Record set
-----

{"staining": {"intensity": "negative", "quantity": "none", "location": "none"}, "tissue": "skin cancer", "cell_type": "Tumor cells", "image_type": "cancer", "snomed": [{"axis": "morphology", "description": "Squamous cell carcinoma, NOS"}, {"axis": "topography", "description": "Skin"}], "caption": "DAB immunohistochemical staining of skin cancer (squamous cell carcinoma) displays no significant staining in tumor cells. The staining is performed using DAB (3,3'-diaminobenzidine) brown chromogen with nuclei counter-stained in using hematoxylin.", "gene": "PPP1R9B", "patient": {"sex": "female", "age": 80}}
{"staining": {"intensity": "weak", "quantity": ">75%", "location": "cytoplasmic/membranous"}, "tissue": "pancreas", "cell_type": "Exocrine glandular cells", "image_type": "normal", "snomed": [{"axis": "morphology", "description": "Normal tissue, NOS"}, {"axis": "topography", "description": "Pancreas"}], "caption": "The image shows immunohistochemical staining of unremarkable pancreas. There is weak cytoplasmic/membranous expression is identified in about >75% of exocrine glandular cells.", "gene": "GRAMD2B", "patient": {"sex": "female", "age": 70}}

-----

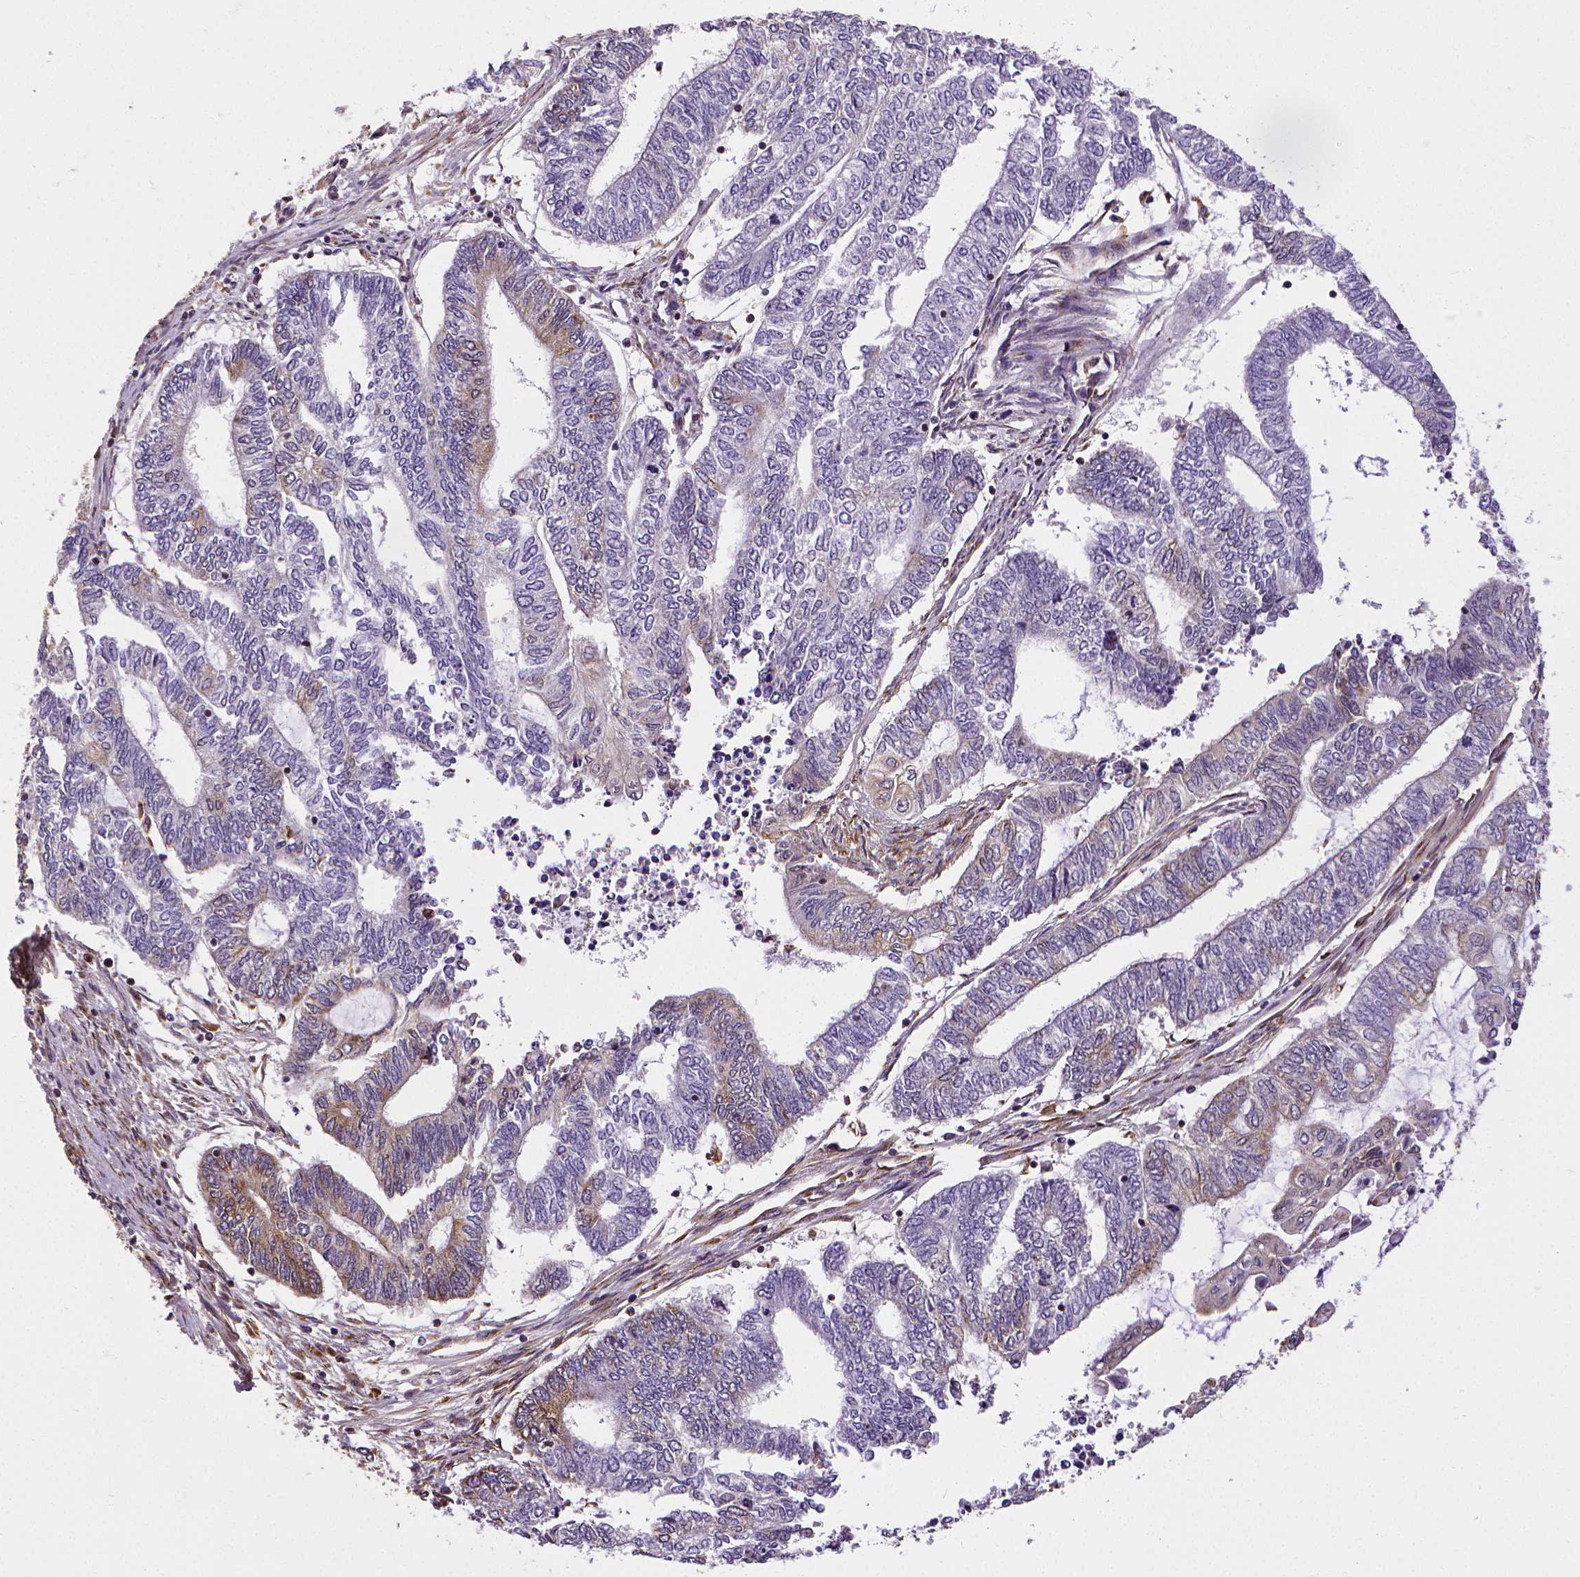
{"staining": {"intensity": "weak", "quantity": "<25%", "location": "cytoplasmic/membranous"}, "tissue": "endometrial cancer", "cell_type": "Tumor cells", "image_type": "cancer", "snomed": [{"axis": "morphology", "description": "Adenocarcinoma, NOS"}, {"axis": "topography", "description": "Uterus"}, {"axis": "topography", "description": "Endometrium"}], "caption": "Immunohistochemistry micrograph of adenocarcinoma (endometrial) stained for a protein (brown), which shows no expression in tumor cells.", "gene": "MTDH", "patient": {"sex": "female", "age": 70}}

-----

Action item
In the entries above, restate word for word the lines between the one holding "staining of skin" and the one holding "image shows immunohistochemical", inclusive, and nothing besides.

Solution
{"staining": {"intensity": "negative", "quantity": "none", "location": "none"}, "tissue": "skin cancer", "cell_type": "Tumor cells", "image_type": "cancer", "snomed": [{"axis": "morphology", "description": "Squamous cell carcinoma, NOS"}, {"axis": "topography", "description": "Skin"}], "caption": "DAB immunohistochemical staining of skin cancer (squamous cell carcinoma) displays no significant staining in tumor cells. The staining is performed using DAB (3,3'-diaminobenzidine) brown chromogen with nuclei counter-stained in using hematoxylin.", "gene": "PPP1R9B", "patient": {"sex": "female", "age": 80}}
{"staining": {"intensity": "weak", "quantity": ">75%", "location": "cytoplasmic/membranous"}, "tissue": "pancreas", "cell_type": "Exocrine glandular cells", "image_type": "normal", "snomed": [{"axis": "morphology", "description": "Normal tissue, NOS"}, {"axis": "topography", "description": "Pancreas"}], "caption": "The image shows immunohistochemical staining of unremarkable pancreas. There is weak cytoplasmic/membranous expression is identified in about >75% of exocrine glandular cells.", "gene": "GRAMD2B", "patient": {"sex": "female", "age": 70}}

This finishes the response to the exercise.